*EXTRACT PROVIDED*.
The truck’s location is sent to a customer to share the estimated delivery time or track the parcel’s location. For example, the customers or shippers can trace container ships carrying the shipper’s container. The location of the Ever Given container ship, trapped in the Suez Canal in Egypt in 2021, was informed through the ship tracking system. Satellite photos were also released through media and social media worldwide.
This chapter examines geographic information systems (GIS) and intermodal transportation systems and defines geographic information systems (GIS) for intermodal transportation. Based on this definition, we look at application systems and their use. Detailed and various applications will be investigated in later chapters by modes of transportation. In addition, we will learn about the standards, institutions that lead the rules and guidelines, and related procedures for establishing geospatial information standards.
After completing this chapter, you will be able to explain the definition of geographic information systems. You will be able to discuss the linkage of GIS and intermodal transportation and demonstrate various approaches to using GIS to solve intermodal transportation and supply chain systems.
1.2: What is GIS?
It is sometimes used as an abbreviation for geographic information systems or geographic information science, but abbreviations are used slightly differently to clarify the meaning.
•Geographic Information Systems (GIS)
•Geospatial Information Sciences (GISci)
•Geographic Information Sciences (GISci)
The concept of GIS was conceived in 1962 and developed by Dr. Roger Tomlinson in Canada in the early 1960s for Canada Land Inventory (CLI) [7,8]. The CLI is the first geographic database and technique for managing land use using digitized spatial information. Dr. Tomlinson is known as a father of GIS. He published his doctoral thesis, entitled The application of electronic computing methods and techniques to the storage, compilation, and assessment of mapped data,
at the University of London in 1974.
This book focuses on geographic information systems and attempts to demonstrate a practical approach to using computerized systems. GIS can be analyzed by dividing it into three terms: geographic (or geospatial), information, and system. These elements should be integrated with subsystems that collect, store, analyze, and distribute geographic location information using effective electric systems. Geographic location refers to a point, a line, or an area on Earth. The geographic boundary can be expanded to other planets in the Universe.
Percival Lowel published the map of Mars in 1985, and JMARS (Java Mission planning and Analysis for Remote Sensing) was developed by ASU’s Mars Space Flight Facility [9]. In the future, the remote sending analysis can be on Moon, Mars, or other planets. Lunar maps and Interactive GIS Maps of Mars are some of the examples [10–12].
A location is a place where social and economic activity occurs, or an object is placed or exists. This point, line, or area can be named with coordinates for administrative and political reasons. For example, the public is familiar with a landmark or address for communication. Even if this landmark is customary to some citizens, it can be extinguished at any time unless recognized or standardized by public institutions such as organizations or the local, state, and federal agencies. This geographic location, as data, is distributed word of mouth or temporarily without formal procedures. Then, the proper procedure, including collection, storage, and manipulation, may convert to the desired information type or size. Let’s look at geographic, information, and systems.

*WORK TASK 1*. Name the functions that the GIS excerpt says the subsystems of a geographic information system should perform with geographic location information.
*WORK TASK 2*. Reproduce the GIS excerpt word for word from "This chapter examines" to "supply chain systems.".
*WORK TASK 3*. Write the next part of the GIS excerpt, picking up after its final sentence.

*INFORMATION SUPPLIED*.
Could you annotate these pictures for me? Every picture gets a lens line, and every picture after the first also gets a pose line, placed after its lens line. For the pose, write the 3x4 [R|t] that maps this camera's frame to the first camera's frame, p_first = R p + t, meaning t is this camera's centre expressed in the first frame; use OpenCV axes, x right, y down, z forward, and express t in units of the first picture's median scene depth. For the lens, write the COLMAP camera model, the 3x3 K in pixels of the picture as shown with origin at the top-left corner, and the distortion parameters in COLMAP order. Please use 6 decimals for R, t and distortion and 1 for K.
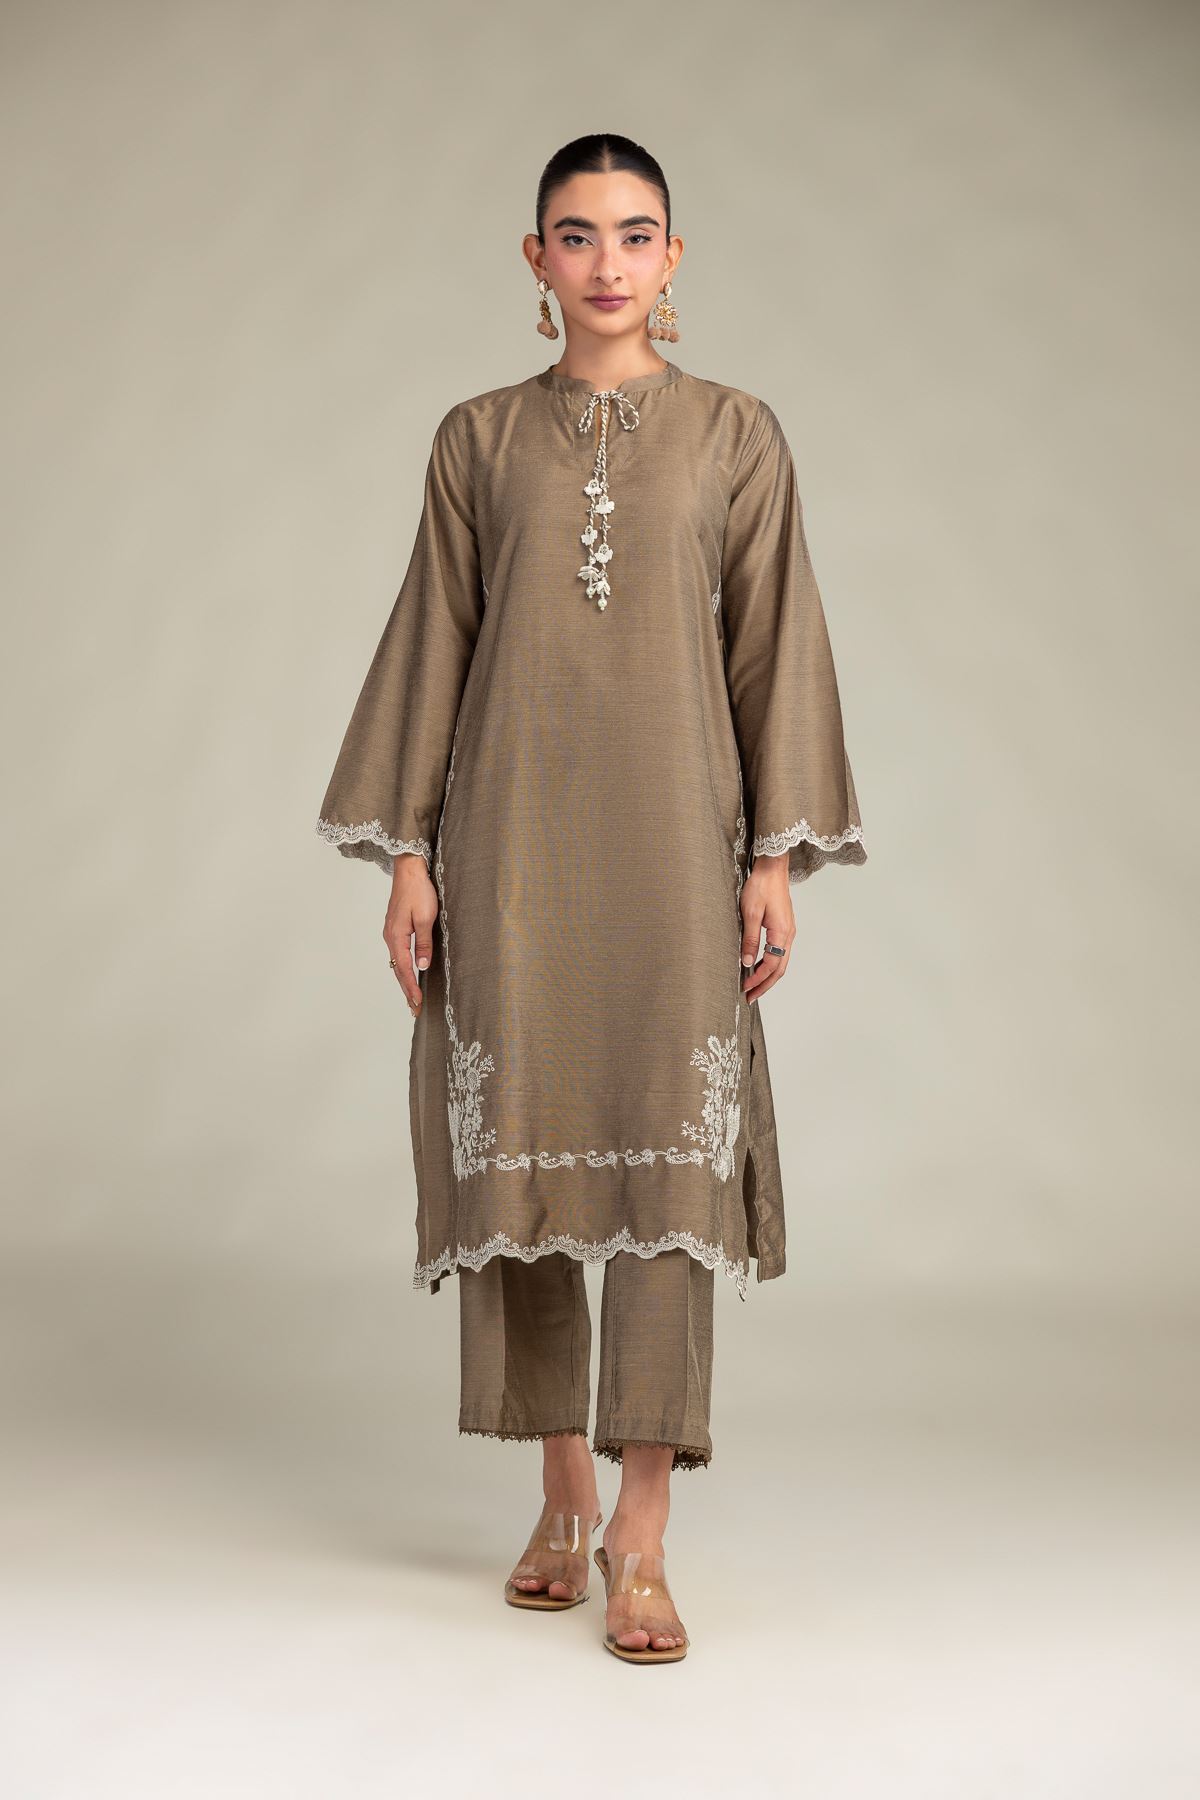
lens RADIAL K [[3307.6, 0, 600.0], [0, 3307.6, 900.0], [0, 0, 1]] dist [-0.030535, 0.007761]
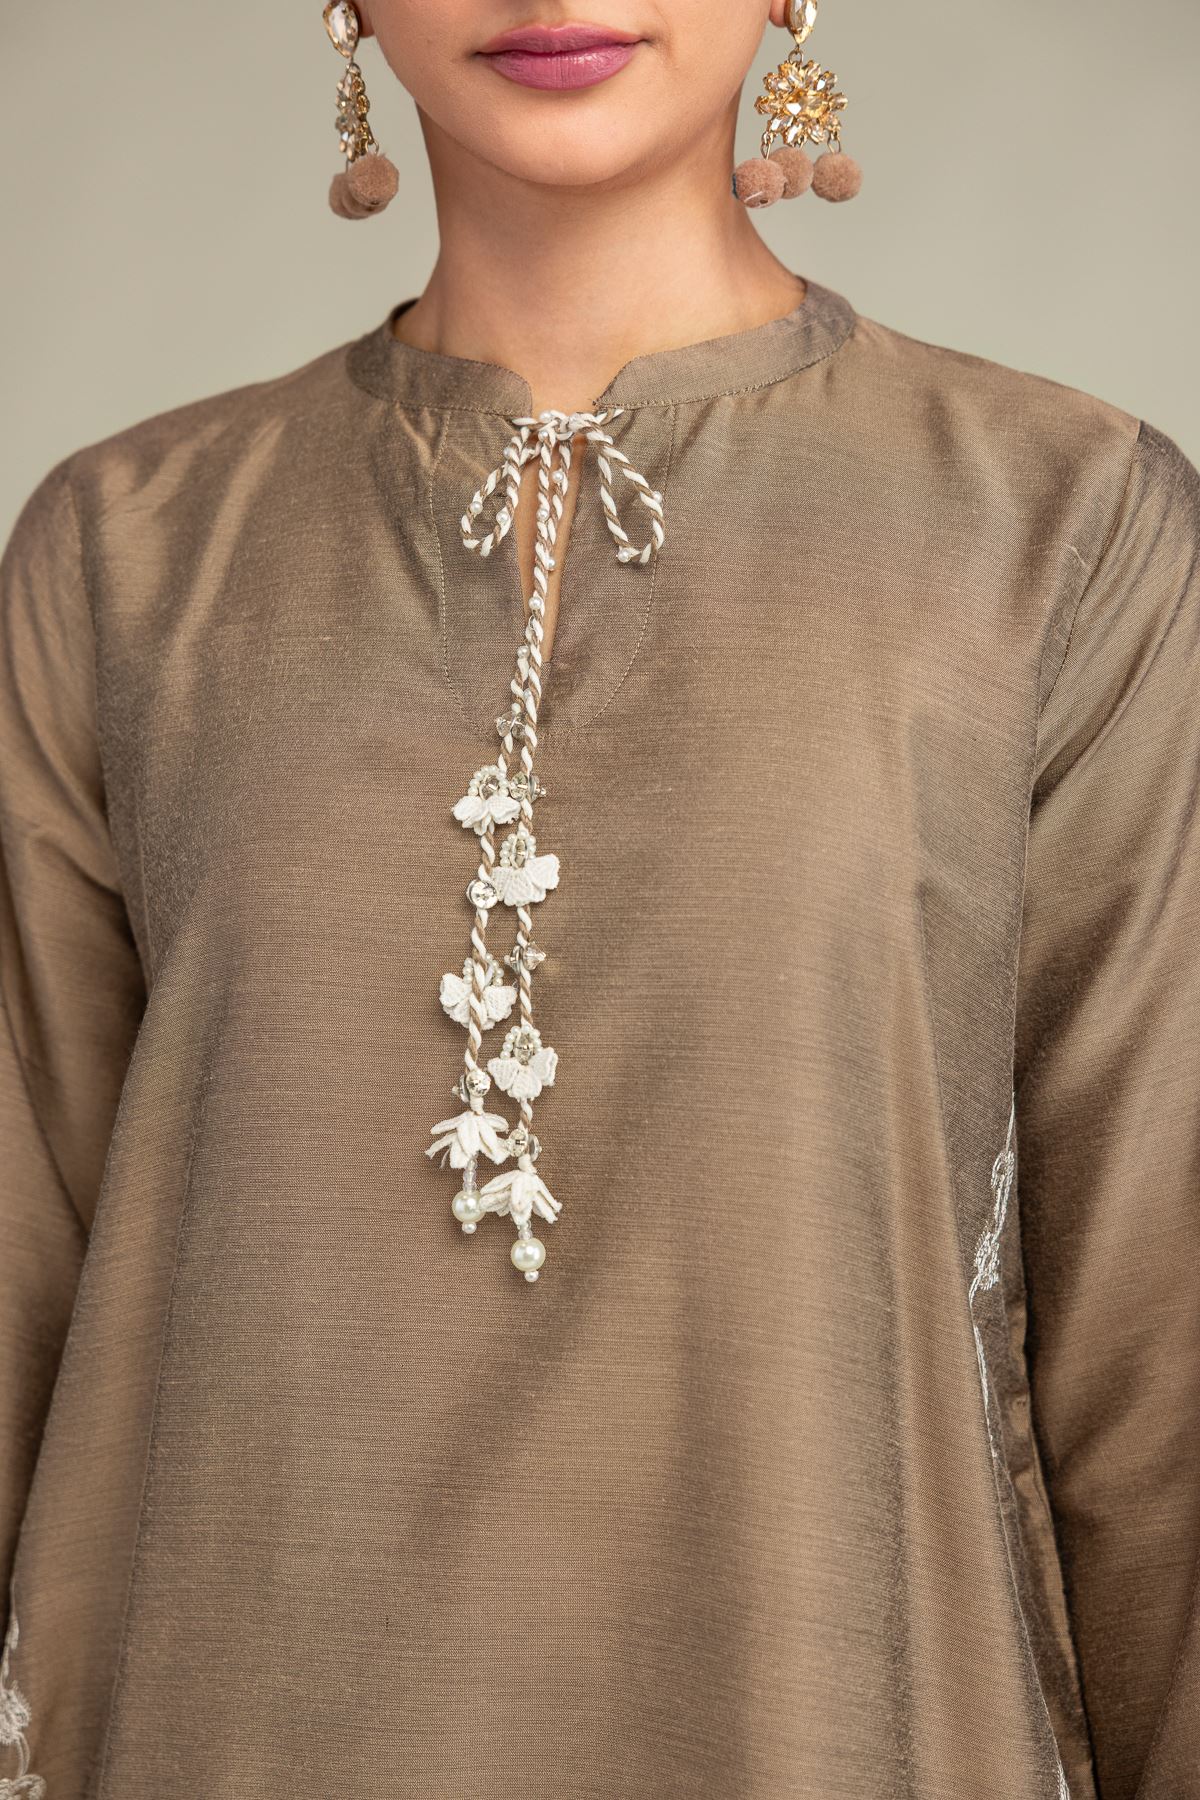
lens RADIAL K [[3312.4, 0, 600.0], [0, 3312.4, 900.0], [0, 0, 1]] dist [0.297101, 0.001156]
pose [[0.994908, -0.007617, -0.100500, 0.031809], [0.011264, 0.999297, 0.035767, -0.122880], [0.100157, -0.036717, 0.994294, 0.725939]]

*ANSWER SPACE 1*. Collect, store, analyze, and distribute

*ANSWER SPACE 2*.
This chapter examines geographic information systems (GIS) and intermodal transportation systems and defines geographic information systems (GIS) for intermodal transportation. Based on this definition, we look at application systems and their use. Detailed and various applications will be investigated in later chapters by modes of transportation. In addition, we will learn about the standards, institutions that lead the rules and guidelines, and related procedures for establishing geospatial information standards.
After completing this chapter, you will be able to explain the definition of geographic information systems. You will be able to discuss the linkage of GIS and intermodal transportation and demonstrate various approaches to using GIS to solve intermodal transportation and supply chain systems.

*ANSWER SPACE 3*.
U.S. Geology Survey, [13] (USGS) defines a geographic information system (GIS) as a computer system that analyzes and displays geographically referenced information. It uses data that is attached to a unique location.
Cowen [14] defines a geographic information system as a decision support system (DSS) involving the integration of spatially referenced data in a problem-solving environment
[14].
1.2.1: Geographic
Geographic is the study of the distribution of human and natural structures and processes over the earth’s surface and the role of space and place in understanding these human and natural structures and processes
[15]. Geographical thoughts commence when it is realized that the different locations have different characteristics due to human and natural variation. Human variations are caused by military, political, cultural, and economic activities, while natural variations are related to geomorphological, climatological, botanical, and other characteristics [15]. In addition to regional geography, the concept of geography evolved with systematic geography, called quantitative revolution,
known as statistics, geometry, calculus, information technology, aviation, satellite, and remote sensing.
Geographic, or geospatial, location can be viewed as zero-, first-, second-, and third-dimensional spaces (Fig. 1.2). If you add the time dimension, you can also analyze the quaternary (fourth) dimension. In other words, where economic and social activities occur becomes a zero-dimensional location. Just as this zero-dimensional position has values of the x-axis and y-axis on a plane, the global reference point on Earth is the center of the Earth with 0°. It is expressed as an angle based on the prime meridian or the Royal Astronomical Observatory in Greenwich, England. From the prime meridian, the east is defined as a positive value, and the west is expressed as a negative value. Latitude is a position that represents the angle of how far north or south it is from the equator on the Earth’s surface. Thus, the latitude of 0° is the equator, the north pole point is 90°N (north latitude 90°), and the south pole point is 90°S (south latitude 90°).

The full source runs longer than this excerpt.